Y.N.A & Lykay – Two Three Three

First, the title of this three song EP- ‘’Two Three Three’’- highlights the country code of Ghana. It gives you an idea of where these two individuals hail. Y.N.A is a music producer and songwriter. Lykay is the MC who paint pictures through lyrics.

‘’Two Three Three’’ is an exhibition of Lykay’s lyrical abilities – and broaches the topics of politics, self-motivation and love. The project also offers a glimpse into the production skills of Y.N.A, who chops up samples of classic African grooves and hand them a contemporary feel.

This is evident on the first song, ‘Ghana Be Hard’ where he infuses chopped up sections of Ebo Taylor’s “Heaven” with trap drums. “Ghana Be Hard” tackles the subject of politics and how politicians are taking citizens for a ride despite the resources we have. On ‘Till Death’, Y.N.A finds inspiration in the classic Youssou N’Dour tune ‘Birima’. ‘A legend in the making/ wo gyimi di a no shaking/I no go disappoint you/ I go make you proud so patience be something/ this music journey show me’’, Lykay raps; re-enforcing his DIY mentality.

There’s this quality about Lykay’s raps that always excites me. His deep voice, laid back, old school New York hip hop aura reminds me of what hip hop sounded like back then.
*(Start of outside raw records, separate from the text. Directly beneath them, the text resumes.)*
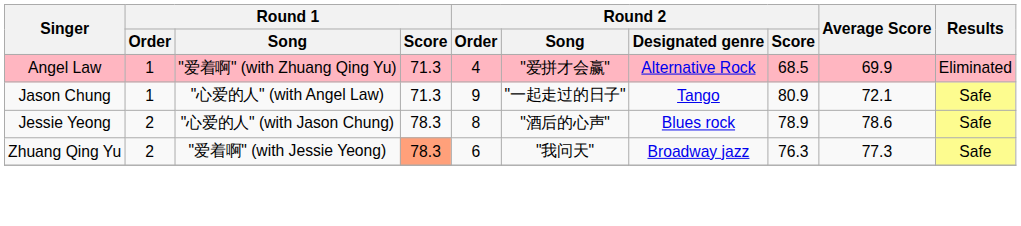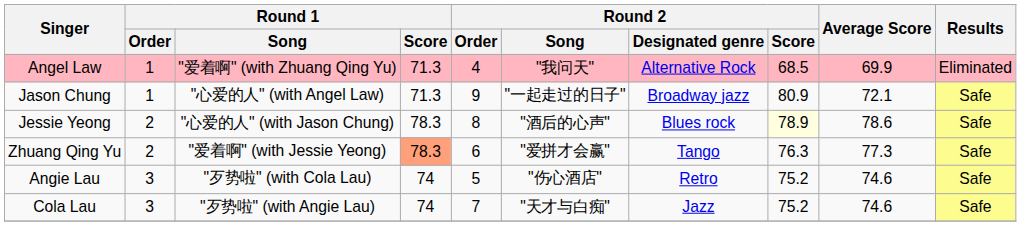Angel Law | Round 2 / Song: "爱拼才会赢" -> "我问天"
Jason Chung | Round 2 / Designated genre: Tango -> Broadway jazz
Jessie Yeong | Round 2 / Score: no background -> lightyellow background
Zhuang Qing Yu | Round 2 / Song: "我问天" -> "爱拼才会赢"
Zhuang Qing Yu | Round 2 / Designated genre: Broadway jazz -> Tango
+ row: Angie Lau | 3 | "歹势啦" (with Cola Lau) | 74 | 5 | "伤心酒店" | Retro | 75.2 | 74.6 | Safe
+ row: Cola Lau | 3 | "歹势啦" (with Angie Lau) | 74 | 7 | "天才与白痴" | Jazz | 75.2 | 74.6 | Safe
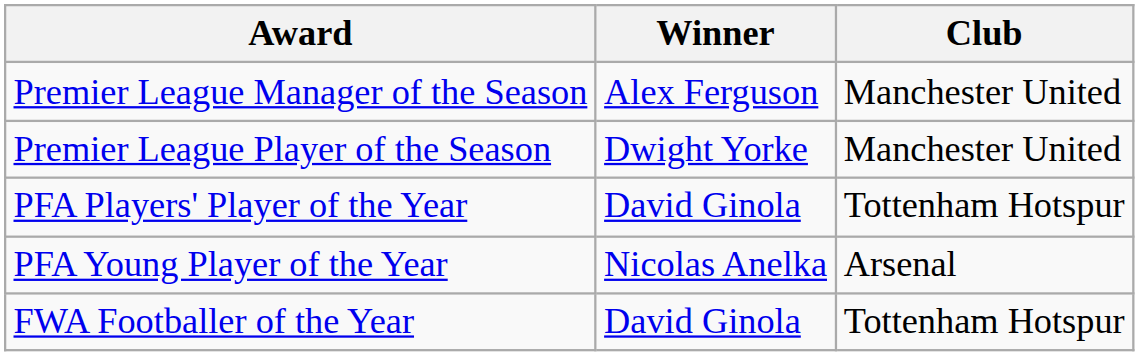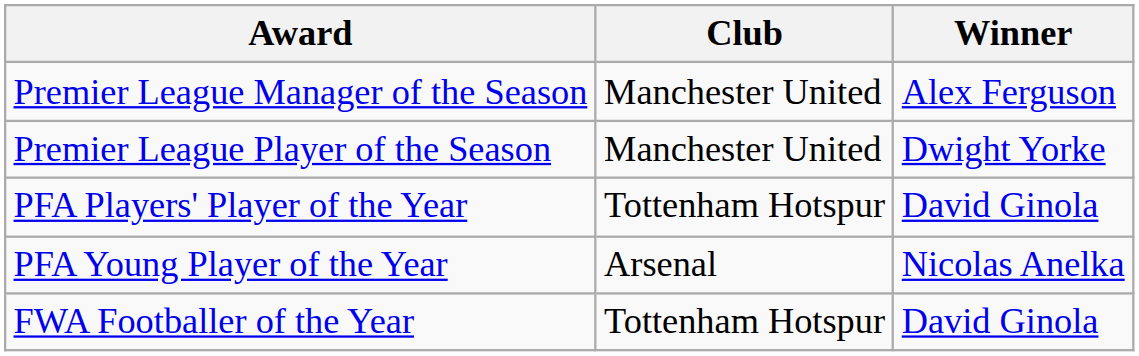columns swapped: Winner <-> Club
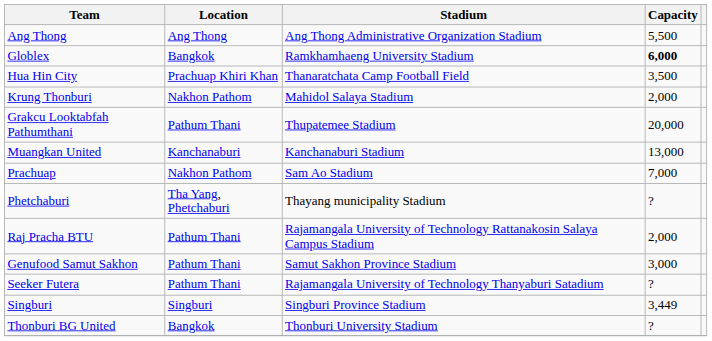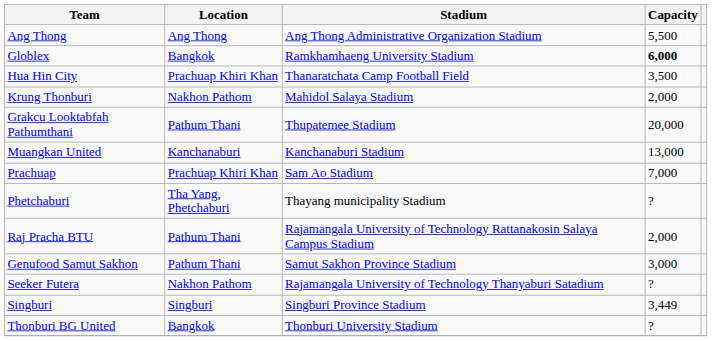Prachuap | Location: Nakhon Pathom -> Prachuap Khiri Khan
Seeker Futera | Location: Pathum Thani -> Nakhon Pathom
The closing track ‘Yaa S33’, a sex-themed song featuring Tony Dickson on hook bubbles with afrobeat vibe . “Two Three Three” EP is a short project with a total running time of exactly 4 minutes, which means you can rewind the track and enjoy the refreshing sound it offers.

Yinda Oshodi – Continue

Yinda Oshodi’s latest release bask in the soothing vibe of afropop rhythms. The melody is enchanting; her voice remarkable; and the lyrics are easy to sing along. “Continue”, according to her ‘is a playful song that explores the inexplicable emotion/passion we feel for a lover/crush. Nonetheless, we don’t want them to stop what they’re doing to make us feel this way, despite not being able to explain it’.

Nxwrth feat Darkovibes – Cupid

Nxwrth has produced a host of songs for LaMeme Gang, the music collective he belongs to. But, for me, two of his works standout: “Godzilla” and “Cupid” “Cupid” finally get a video treatment from BZDRKO.

On the song, Darkovibes expresses disbelief about the purity of love he’s experiencing. But, like all good things, it ends too suddenly, sometimes tragically.. These feelings and questions is what BZDRKO explored in this silent movie styled video.

Nxwrth plays cupid, who shoot down the blissful relationship of these two individuals. The guy dies and the girl goes through a bout of emotional and mental burnout. No matter how hard she tries, the memories of her lover lingers. BZDRKO brave attempt at visual experimentation is worth applauding. In all the visual ‘chaos’, especially towards the end of video, she still told an excellent story that mirrors the idea behind the song.